Another inmate described women being taken to the hospital almost every day. She said new inmates weren’t allowed in.
“I heard that a bus was coming to bring new inmates from Tallahassee, FL FCI, but was turned around,” she wrote. “And a self-surrender inmate came to turn themselves in and was sent to Miami Detention Facility.”
The Department of Health in Sumter County said there is “an active investigation going on there” but would not say why, citing the active investigation itself. The department referred inquiries to the BOP.
David Krause, who has a Ph.D in toxicology and was the former state toxicologist at Florida Department of Health from 2008-2011, said an outbreak at a prison is unusual. Most commonly, Legionnaires’ is contracted by people with weakened immune systems, who smoke or have other problems, including kidney disease. He said hospitals and nursing homes are more likely to have outbreaks.

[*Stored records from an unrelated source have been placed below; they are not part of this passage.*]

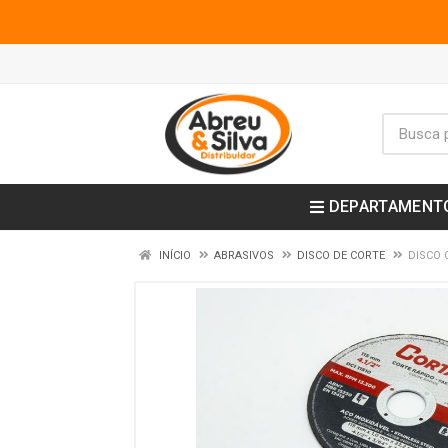
DEPARTAMENT
INÍCIO
ABRASIVOS
DISCO DE CORTE
DISCO 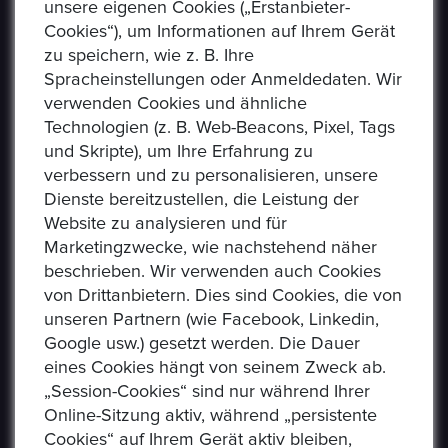
unsere eigenen Cookies („Erstanbieter-
Cookies“), um Informationen auf Ihrem Gerät
zu speichern, wie z. B. Ihre
Spracheinstellungen oder Anmeldedaten. Wir
verwenden Cookies und ähnliche
Technologien (z. B. Web-Beacons, Pixel, Tags
und Skripte), um Ihre Erfahrung zu
verbessern und zu personalisieren, unsere
USEFUL LINKS
Dienste bereitzustellen, die Leistung der
Website zu analysieren und für
Marketingzwecke, wie nachstehend näher
Datenschutzerklaerung
beschrieben. Wir verwenden auch Cookies
Häufig Gestellte Fragen
von Drittanbietern. Dies sind Cookies, die von
unseren Partnern (wie Facebook, Linkedin,
Verkäufer Richtlinien
Google usw.) gesetzt werden. Die Dauer
eines Cookies hängt von seinem Zweck ab.
Impressum
„Session-Cookies“ sind nur während Ihrer
Kommissionsgebühren
Online-Sitzung aktiv, während „persistente
Cookies“ auf Ihrem Gerät aktiv bleiben,
Allgemeine Bestimmungen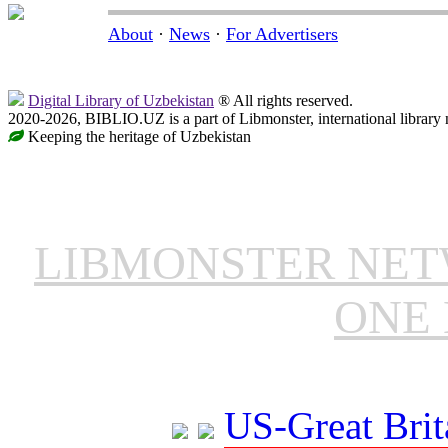
About
·
News
·
For Advertisers
Digital Library of Uzbekistan
® All rights reserved.
2020-2026, BIBLIO.UZ is a part of Libmonster, international library 
Keeping the heritage of Uzbekistan
LIBMONSTER NE
ONE 
US-Great Brit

He said if there are indeed dozens of people who have contracted the disease, it would be considered one of the largest outbreaks seen in the state.

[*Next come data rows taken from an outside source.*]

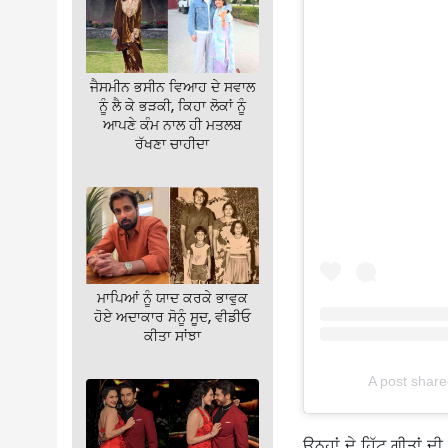
ਜੈਸਮੀਨ ਭਸੀਨ ਵਿਆਹ ਦੇ ਸਵਾਲ
ਨੂੰ ਲੈ ਕੇ ਭੜਕੀ, ਕਿਹਾ ਲੋਕਾਂ ਨੂੰ
ਆਪਣੇ ਕੰਮ ਨਾਲ ਹੀ ਮਤਲਬ
ਰੱਖਣਾ ਚਾਹੀਦਾ
ਮਾਪਿਆਂ ਨੂੰ ਯਾਦ ਕਰਕੇ ਭਾਵੁਕ
ਹੋਏ ਅਦਾਕਾਰ ਸੋਨੂੰ ਸੂਦ, ਵੀਡੀਓ
ਕੀਤਾ ਸਾਂਝਾ
A post shar
ਉਨ੍ਹਾਂ ਦੇ ਹਿੱਟ ਗੀਤਾਂ 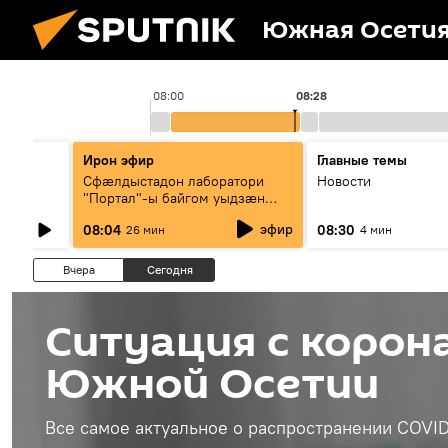
Южная Осети
08:00
08:28
Ирон эфир
Главные темы
Сфæлдыстадон лаборатори
Новости
"Портал"-ы байгом уыдзæн
зындгонд нывгæнæг Гасситы
эфир
08:04
08:30
26 мин
4 мин
Æхсары куыстыты равдыст
Вчера
Сегодня
Ситуация с корон
Южной Осетии
Все самое актуальное о распространении COVID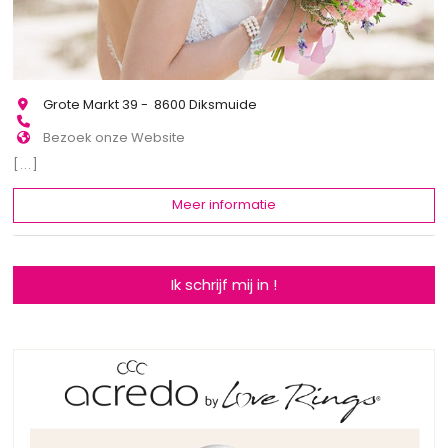
Grote Markt 39 - 8600 Diksmuide
Bezoek onze Website
[...]
Meer informatie
Ik schrijf mij in !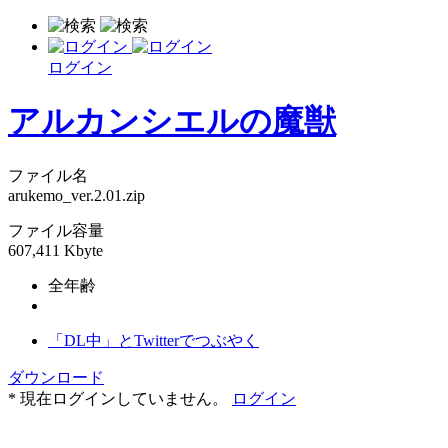
ログイン
アルカンシエルの魔獣
ファイル名
arukemo_ver.2.01.zip
ファイル容量
607,411 Kbyte
全年齢
「DL中」とTwitterでつぶやく
ダウンロード
* 現在ログインしていません。
ログイン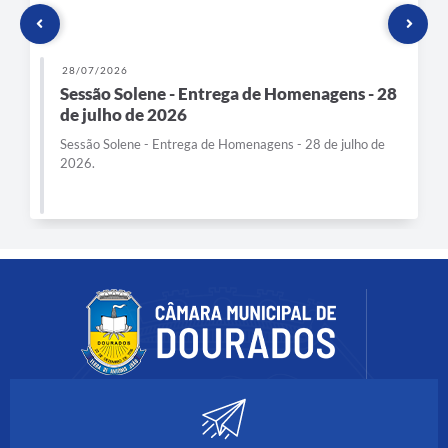
28/07/2026
Sessão Solene - Entrega de Homenagens - 28
de julho de 2026
Sessão Solene - Entrega de Homenagens - 28 de julho de
2026.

“This is not contagious,” he said. “This is something that is within the building’s water system.”
According to a report released last year by the National Academies of Sciences Engineering Medicines, “Legionnaires’ disease, a pneumonia caused by the Legionella bacterium, is the leading cause of reported waterborne disease outbreaks in the United States.”
“Legionella occur naturally in water from many different environmental sources, but grow rapidly in the warm, stagnant conditions that can be found in engineered water systems, such as cooling towers, building plumbing, and hot tubs,” the report said. “Humans are primarily exposed to Legionella through inhalation of contaminated aerosols into the respiratory system.”
If not treated, Legionnaires’ disease can be fatal, according to the report.
Krause said getting rid of the bacteria completely is a challenge, but flushing the systems with chlorine could help.
The BOP did not say what it is doing to protect inmates.
“The BOP uses a comprehensive approach to managing infectious diseases in federal prisons that includes testing, appropriate treatment, prevention, education, and infection control measures,” the spokesman said in the statement. “Staff and inmates have been notified about this situation and FCI Coleman staff are prepared to take any additional steps as needed.”
He said those who have the disease are being treated with antibiotics.
Legionnaires Disease got its name from the first-known outbreak: at an American Legion convention in Philadelphia in 1976 that coincided with the Bicentennial. In total, 149 Legionnaires were stricken and 33 other persons associated with the convention hotel or in the area also became sick. Of the total of 182 cases, 29 people died.
The Coleman outbreak comes nearly two months after women at the prison banded together and filed a lawsuit claiming male corrections officers sexually harassed and assaulted them with no consequences. Following a Miami Herald story about the lawsuit, U.S. Sen. Marco Rubio demanded that the Bureau of Prisons conduct a thorough review. Rubio has still not received an update.